Refugees had the legal right to acquire, hold title to, and transfer property and assets within the territories. During military incursions into Gaza, Israeli tanks and bulldozers partly or completely destroyed the means of livelihood, including farmland, irrigation systems, and citrus, olive, and date groves of more than 6,100 land owners in Gaza, stating that someone was firing rockets from those areas. In September, IDF levelled land and uprooted 25 acres of olive trees east of Al Bureij camp.

In March, the Ministry of Finance seized 7.5 acres of olive orchards in East Jerusalem and the Government leased it to a settler group. In September, IDF confiscated over 62 acres from two Palestinian villages near Bethlehem to construct the separation barrier, restricting farmers from their land. Also in September, IDF confiscated nearly 300 acres in three villages next to Jerusalem. The Government demolished 68 houses in East Jerusalem it deemed illegal and 37 homes in the territories for military purposes, leaving 145 Palestinians homeless. IDF demolished another 36 homes in the West Bank because they lacked permits, leaving 209 homeless. In September, IDF demolished a building and two houses in Ayn Beit al Ma camp and a building in Nablus, displacing 77, including 23 children.

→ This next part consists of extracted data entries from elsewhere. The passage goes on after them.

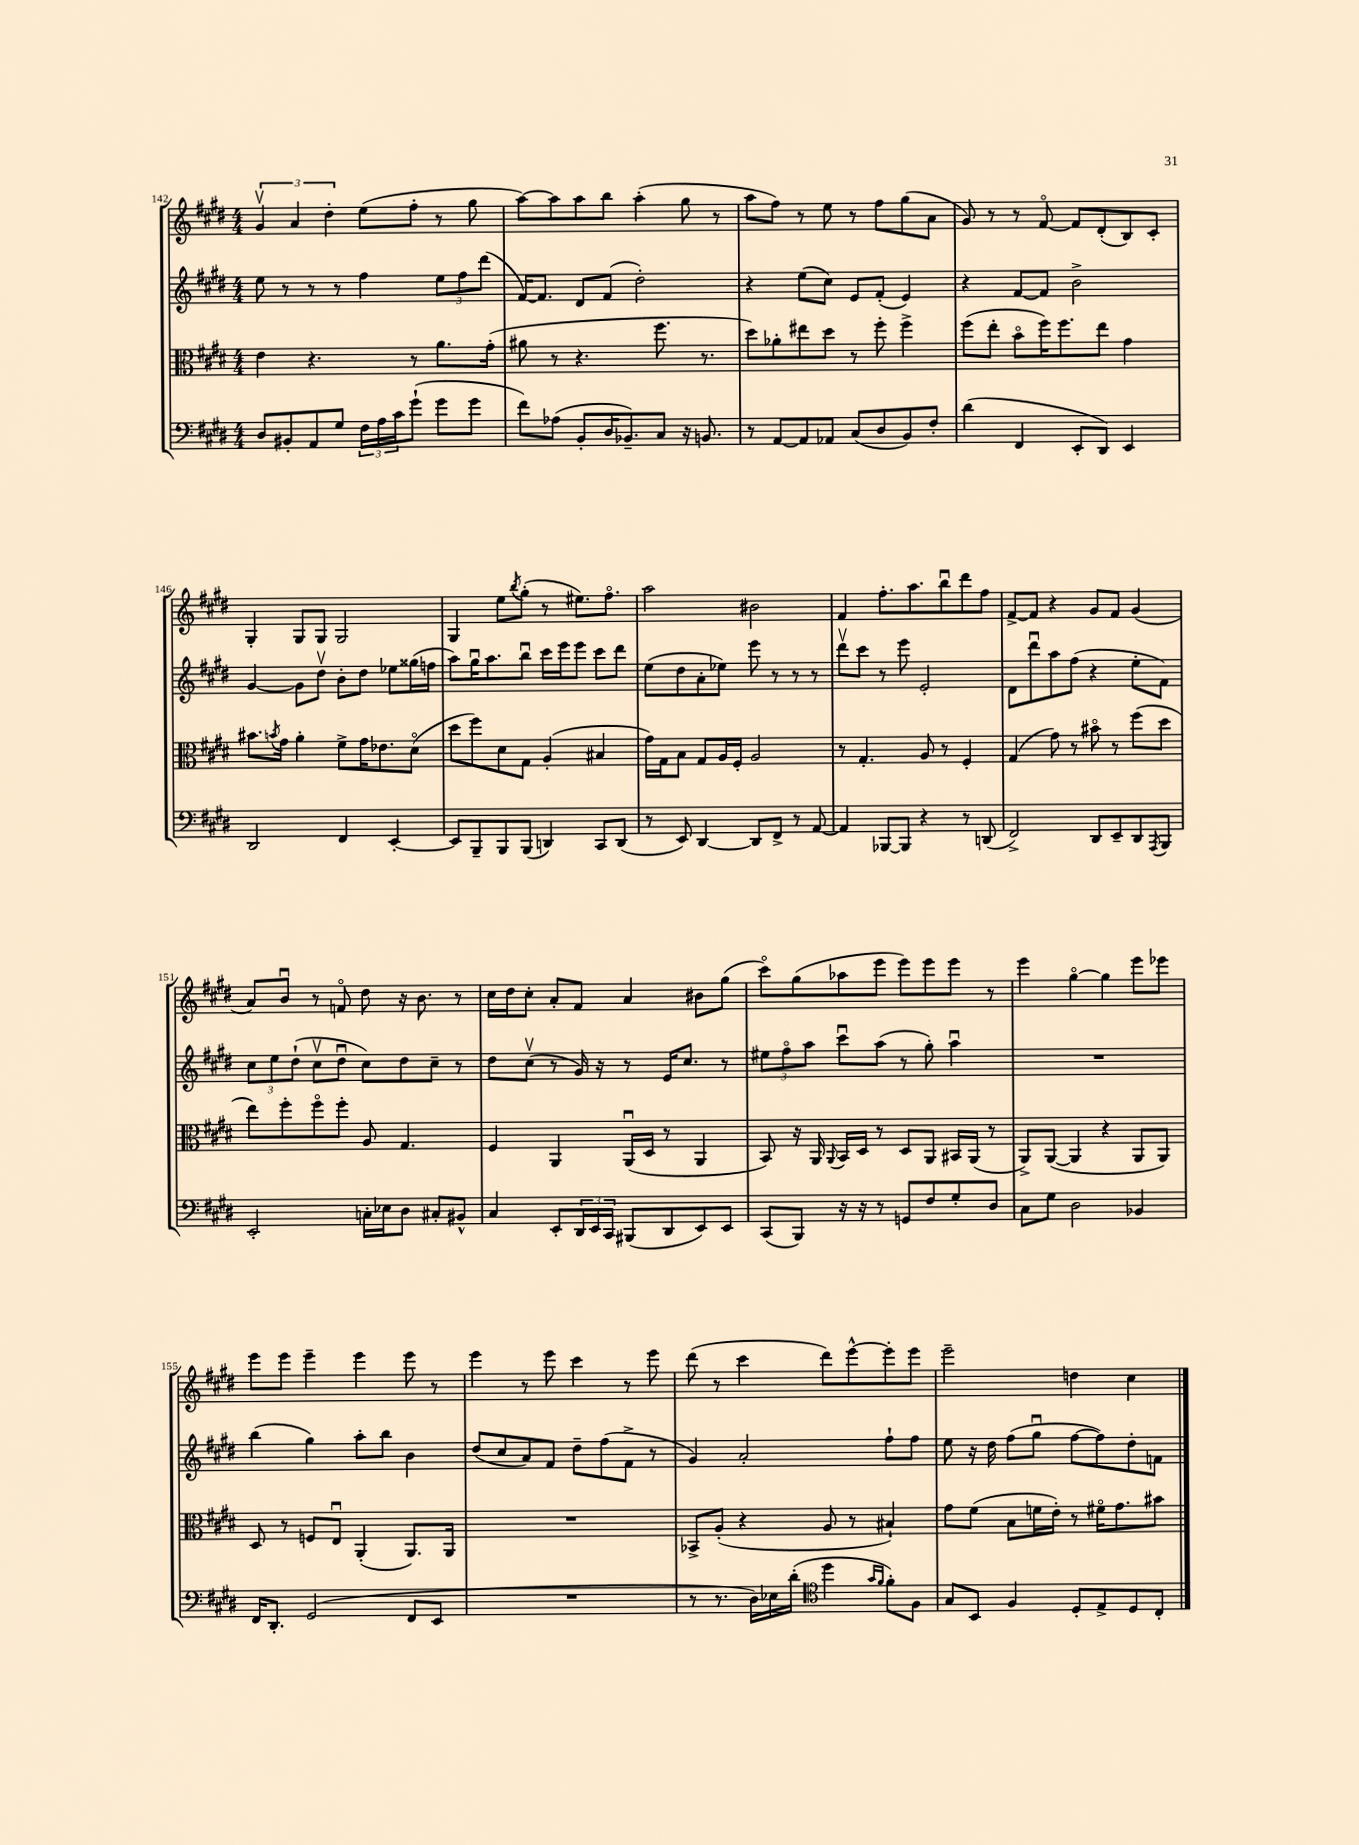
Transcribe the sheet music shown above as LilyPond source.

<<
\new StaffGroup <<
\new Staff = "s0" {
    \clef treble \key e \major \numericTimeSignature \time 4/4
    \tuplet 3/2 { gis'4\upbow a'4 dis''4-. } e''8( fis''8-. r8 gis''8 |
    a''8~) a''8 a''8 b''8 a''4-.( gis''8 r8 |
    a''8 fis''8) r8 e''8 r8 fis''8 gis''8( a'8 |
    gis'8) r8 r8 fis'8~\flageolet fis'8 dis'8-.( b8) cis'8-. |
    gis4-. gis8 gis8 gis2 |
    gis4 e''8 \acciaccatura { b''8 } gis''8-.( r8 eis''8.) fis''8.\flageolet |
    a''2 bis'2 |
    fis'4 fis''8.-. a''8. b''8\downbow dis'''8 fis''8 |
    fis'8~-> fis'8 r4 gis'8 fis'8 gis'4( |
    a'8) b'8\downbow r8 f'8\flageolet dis''8 r16 b'8. r8 |
    cis''16 dis''16 cis''8-. a'8-. fis'8 a'4 bis'8 gis''8( |
    cis'''8\flageolet) gis''8( aes''8 e'''8 e'''8) e'''8 e'''8 r8 |
    e'''4 gis''4~\flageolet gis''4 e'''8 ees'''8 |
    e'''8 e'''8 e'''4-- e'''4 e'''8 r8 |
    e'''4 r8 e'''8 cis'''4 r8 e'''8 |
    dis'''8( r8 cis'''4 dis'''8) e'''8~-^ e'''8-. e'''8 |
    e'''2-- d''4 cis''4 \bar "|." |
}
\new Staff = "s1" {
    \clef treble \key e \major \numericTimeSignature \time 4/4
    e''8 r8 r8 r8 fis''4 \tuplet 3/2 { e''8 fis''8 dis'''8( } |
    fis'16~) fis'8. dis'8 fis'8( dis''2-.) |
    r4 e''8( cis''8) e'8 fis'8-.( e'4) |
    r4 fis'8~ fis'8 b'2-> |
    gis'4~ gis'8 dis''8\upbow b'8-. dis''8 ees''8 gisis''16( f''16 |
    a''8) gis''16\downbow a''8. b''8\downbow cis'''16 e'''16 e'''8 cis'''8 dis'''8 |
    e''8( dis''8 a'8-. ees''8) e'''8 r8 r8 r8 |
    dis'''8\upbow cis'''8 r8 e'''8 e'2-. |
    dis'8 dis'''8\downbow a''8 fis''8( r4 e''8-. fis'8) |
    \tuplet 3/2 { cis''8 e''8 dis''8-!( } cis''8\upbow dis''8\downbow cis''8) dis''8 cis''8-- r8 |
    dis''8 cis''8\upbow( r8 gis'16) r16 r8 e'16 cis''8. r8 |
    \tuplet 3/2 { eis''8 fis''8\flageolet a''8 } cis'''8\downbow a''8( r8 gis''8-.) a''4\downbow |
    R1 |
    b''4( gis''4) a''8-. b''8 b'4 |
    dis''8( cis''8 a'8) fis'8 dis''8-- fis''8( fis'8-> r8 |
    gis'4) a'2-. fis''8-! fis''8 |
    e''8 r16 dis''16 fis''8( gis''8\downbow fis''8~ fis''8) dis''8-. f'8 \bar "|." |
}
\new Staff = "s2" {
    \clef alto \key e \major \numericTimeSignature \time 4/4
    e'4 r4. r8 a'8. gis'16-.( |
    ais'8 r8 r4. fis''8. r8. |
    dis''8) aes'8-. eis''8 dis''8 r8 fis''8-. fis''4-> |
    fis''8( e''8-. b'8\flageolet fis''16) fis''8. e''8 gis'4 |
    bis'8. \acciaccatura { b'8 } gis'16 a'4-. fis'8-> gis'16 ees'8. dis'8\flageolet( |
    dis''8 fis''8) dis'8 gis8 a4-.( bis4 |
    gis'16) gis16 b8 gis8 a16 fis16-. a2 |
    r8 gis4.-. a8 r8 fis4-. |
    gis4( gis'8) r8 bis'8\flageolet r8 fis''8( dis''8 |
    e''8) fis''8-. fis''8\flageolet fis''8-. a8 gis4. |
    fis4 a,4 a,16\downbow( dis16 r8 a,4 |
    b,8) r16 a,16 \appoggiatura { a,8 } b,16 dis16 r8 dis8 a,8 bis,16 a,16( r8 |
    a,8->) a,8~( a,4 r4 a,8 a,8) |
    dis8 r8 f8 e8\downbow a,4-.( a,8.) a,16 |
    R1 |
    bes,8-> a8-.( r4 a8 r8 bis4-!) |
    gis'8 fis'8( b8 f'16 e'16-.) r8 fis'16\flageolet gis'8. bis'8 \bar "|." |
}
\new Staff = "s3" {
    \clef bass \key e \major \numericTimeSignature \time 4/4
    dis8 bis,8-. a,8 gis8 \tuplet 3/2 { fis16 a16 cis'16 } gis'8-!( gis'8 gis'8 |
    fis'8) aes8( b,8-. dis16 bes,8.--) cis8 r16 b,8. |
    r8 a,8~ a,8 aes,8 cis8( dis8 b,8) fis8-. |
    dis'4( fis,4 e,8-. dis,8) e,4 |
    dis,2 fis,4 e,4~-. |
    e,8 b,,8-- b,,8 b,,8( d,4) cis,8 d,8( |
    r8 e,8) dis,4~ dis,8 fis,8-> r8 a,8~ |
    a,4 bes,,8~ bes,,8 r4 r8 d,8( |
    fis,2->) dis,8 e,8-- dis,8 \acciaccatura { a,,8 } b,,8 |
    e,2-. c16-. ees16 dis8 cis8-. bis,8-^ |
    cis4 e,8-. \tuplet 3/2 { dis,16 e,16 cis,16 } bis,,8( dis,8 e,8) e,8 |
    cis,8( b,,8) r16 r16 r8 g,8 fis8 gis8-. dis8 |
    cis8 gis8 dis2 bes,4 |
    fis,16 dis,8.-. gis,2( fis,8 e,8 |
    R1 |
    r8 r8. dis16) ees16 dis'16-.( \clef tenor dis''4 \grace { gis'16 fis'16 } fis'8-.) fis8 |
    gis8 b,8 fis4 dis8-. e8-> dis8 cis8-. \bar "|." |
}
>>
>>
\layout { \context { \Score currentBarNumber = #142 } }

Public Relief and Education

The Gaza Strip lacked clean water, steady electricity, medicines, and primary and secondary medical equipment. One-fifth of essential medicines and 31 percent of essential medical equipment were unavailable in October. Movement restrictions impeded UN agencies from implementing more than $200 million in humanitarian projects.

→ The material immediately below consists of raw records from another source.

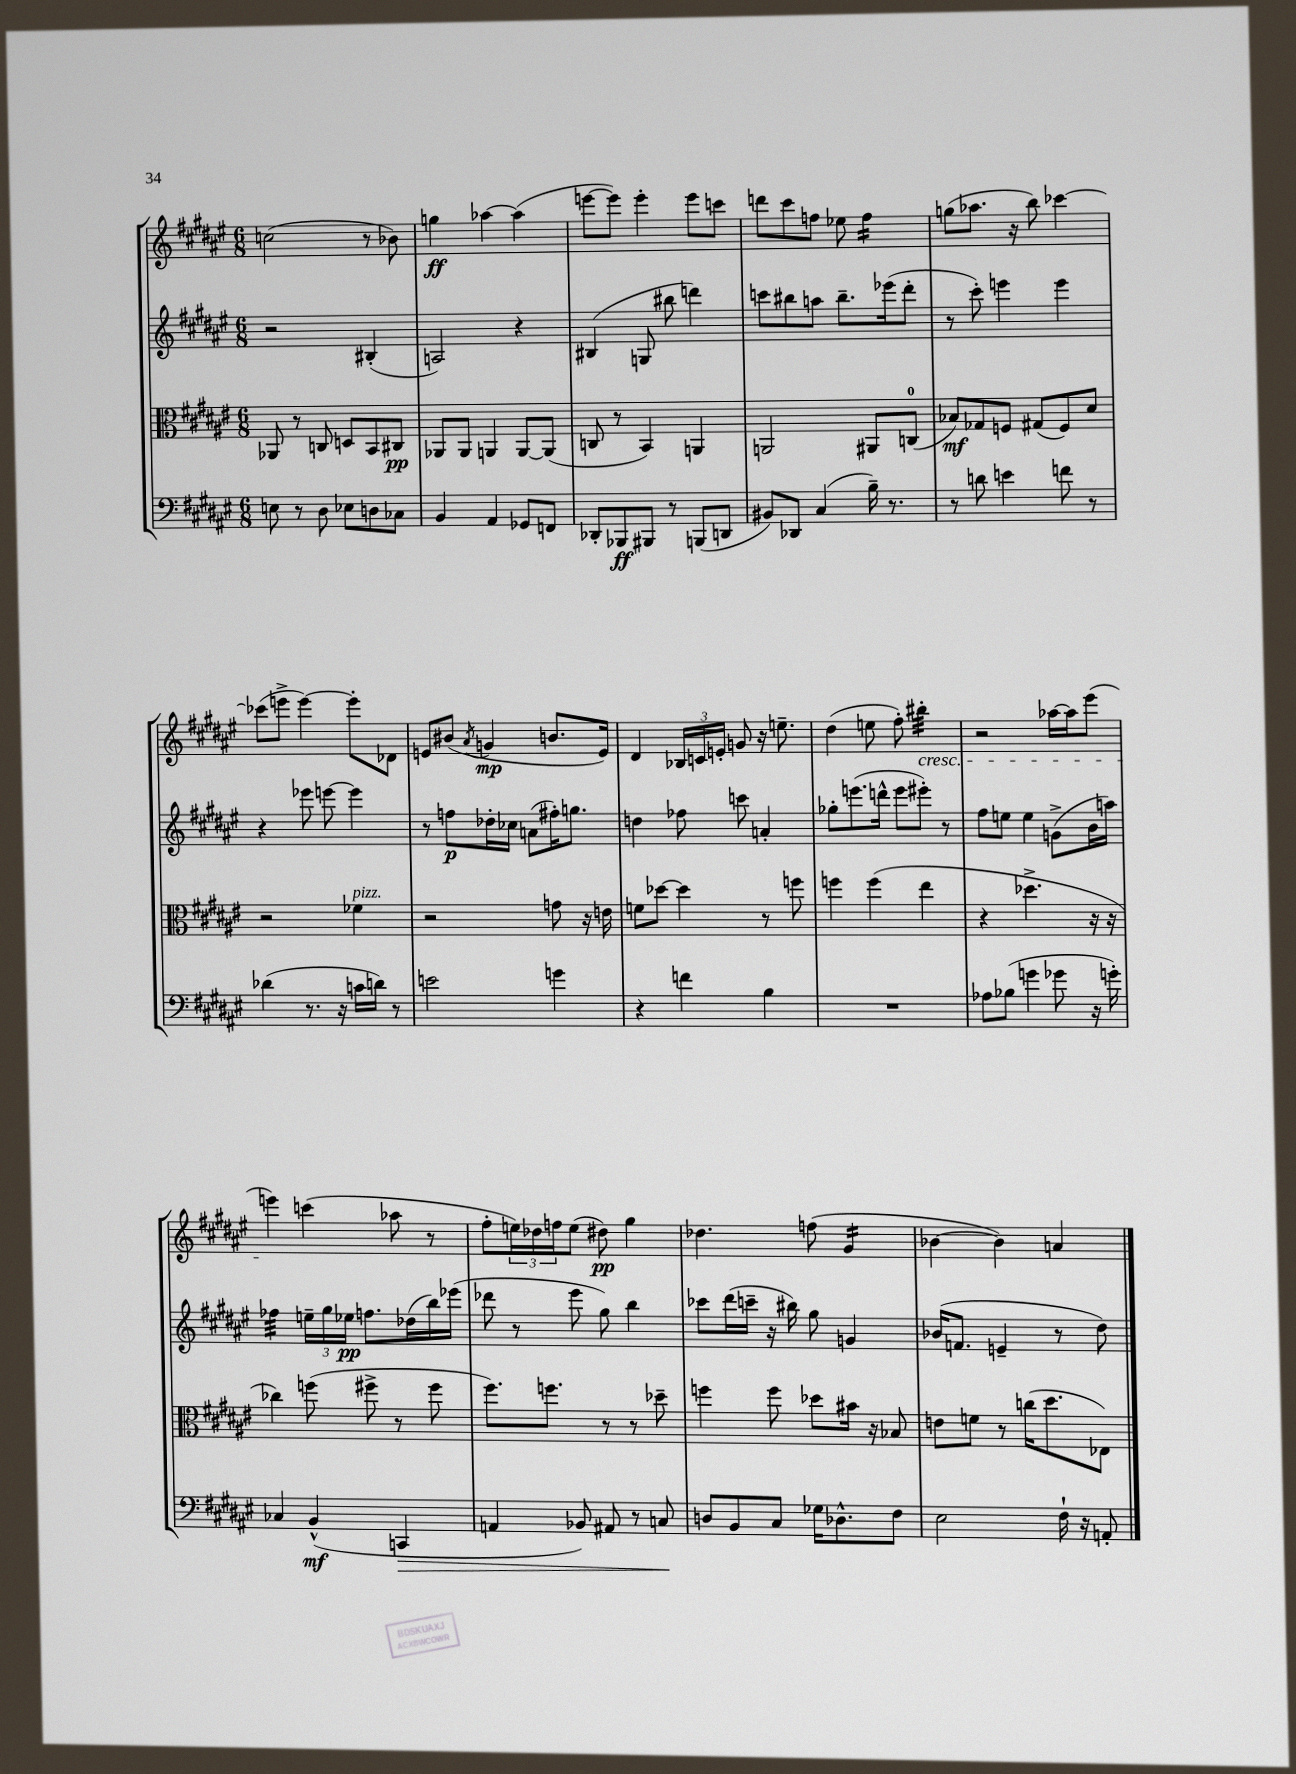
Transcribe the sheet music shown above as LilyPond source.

<<
\new StaffGroup <<
\new Staff = "s0" {
    \clef treble \key fis \major \numericTimeSignature \time 6/8
    c''2( r8 bes'8) |
    g''4\ff aes''4~ aes''4( |
    e'''8~ e'''8) e'''4-. e'''8 c'''8 |
    d'''8 cis'''8 f''8 ees''8 f''4:16 |
    g''8( aes''8. r16 b''8) ces'''4~ |
    ces'''8( e'''8-> e'''4~) e'''8-. des'8 |
    e'8 bis'8( \acciaccatura { ais'8 } g'4\mp b'8. e'16) |
    dis'4 \tuplet 3/2 { bes16 c'16 e'16-. } g'8 r16 e''8.-- |
    dis''4( e''8 fis''8-.) bis''4:32-.\cresc |
    r2 aes''16~ aes''16 eis'''8( |
    e'''4\!) c'''4( aes''8 r8 |
    fis''8-. \tuplet 3/2 { e''16) des''16 f''16 } e''8( dis''8\pp) gis''4 |
    des''4. f''8( gis'4:16 |
    bes'4~ bes'4) a'4 \bar "|." |
}
\new Staff = "s1" {
    \clef treble \key fis \major \numericTimeSignature \time 6/8
    r2 bis4-.( |
    a2) r4 |
    bis4( g8 bis''8 d'''4) |
    c'''8 bis''8 a''8 bis''8.-- ees'''16( dis'''8-. |
    r8 cis'''8-.) e'''4 e'''4 |
    r4 ees'''8 e'''8~ e'''4 |
    r8 f''8\p des''16-. ces''16 a'8( fis''16-.) g''8. |
    d''4 fes''8 c'''8 a'4-. |
    ges''8-. e'''8.( d'''16-^ e'''8 eis'''8-.) r8 |
    fis''8 e''8 e''4 g'8->( b'16 a''16) |
    fes''4:32 \tuplet 3/2 { e''16-- gis''16 ees''16\pp } f''8. des''16( b''16) ees'''16( |
    des'''8 r8 eis'''8 gis''8) b''4 |
    ces'''8 dis'''16( c'''16-- r16 bis''16) gis''8 g'4 |
    bes'16( f'8. e'4-- r8 dis''8) \bar "|." |
}
\new Staff = "s2" {
    \clef alto \key fis \major \numericTimeSignature \time 6/8
    aes,8 r8 c8 d8 b,8 cis8\pp |
    aes,8 aes,8 a,4 a,8~ a,8( |
    c8 r8 b,4) a,4 |
    a,2 ais,8 c8-0( |
    bes8\mf) ges8 f8 gis8( f8) dis'8 |
    r2 fes'4^\markup { \italic "pizz." } |
    r2 g'8 r16 e'16 |
    f'8 des''8~ des''4 r8 f''8 |
    f''4 f''4( eis''4 |
    r4 des''4.-> r16 r16 |
    ces''4) f''8( fis''8-> r8 fis''8 |
    fis''8.) f''8. r8 r8 des''8-- |
    f''4 f''8 des''8 bis'16 r16 bes8 |
    e'8 f'8 r8 c''16( dis''8. ees8) \bar "|." |
}
\new Staff = "s3" {
    \clef bass \key fis \major \numericTimeSignature \time 6/8
    e8 r8 dis8 ees8 d8 ces8 |
    b,4 ais,4 ges,8 f,8 |
    des,8-. bes,,8\ff bis,,8 r8 b,,8( d,8 |
    bis,8) des,8 cis4( b16--) r8. |
    r8 d'8 e'4 f'8 r8 |
    des'4( r8. r16 c'16 d'16) r8 |
    e'2 g'4 |
    r4 f'4 b4 |
    R2. |
    aes8 bes8( g'4 ges'8 r16 g'16-.) |
    ces4 b,4-^\mf( c,4\> |
    a,4 bes,8) ais,8 r8 c8\! |
    d8 b,8 cis8 ges16 des8.-^ fis8 |
    eis2 fis16-! r16 a,8-. \bar "|." |
}
>>
>>
\layout { \context { \Score \remove "Bar_number_engraver" } }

UNRWA services and PA schools and health facilities were free for refugees in the West Bank. UNRWA ran one hospital, 40 clinics, 94 elementary and preparatory schools, and 3 vocational training centers in the West Bank. Movement restrictions (see above) inhibited access to health services and prevented essential staff from reaching facilities.

On over 200 occasions involving nearly 1,500 UNRWA employees, Israeli authorities denied access and/or delayed accomplishment of their duties in the West Bank and, reportedly on 36 occasions, fired upon medical personnel and ambulances. Authorities refused entry to 70 percent of ambulances carrying Palestinians to East Jerusalem for medical treatment.

UNRWA operated 19 primary clinics in the Gaza Strip and provided food, cash, and housing aid. IDF operations closed UNRWA health centers for 5 days, preventing up to 1,472 consultations. UNRWA also operated more than 200 elementary and preparatory schools and two vocational training centers in the Gaza Strip. During the year, Israeli military incursions cost more than 243 hours of education for about 12,400 school children. Violence between Palestinian factions also interrupted education.

Palestinian poverty reduction strategies and development plans targeted both refugees and non-refugee populations in Gaza. The UN's Humanitarian Appeal 2008 included mention of refugees in the territories but did not specify any programs for them or their protection.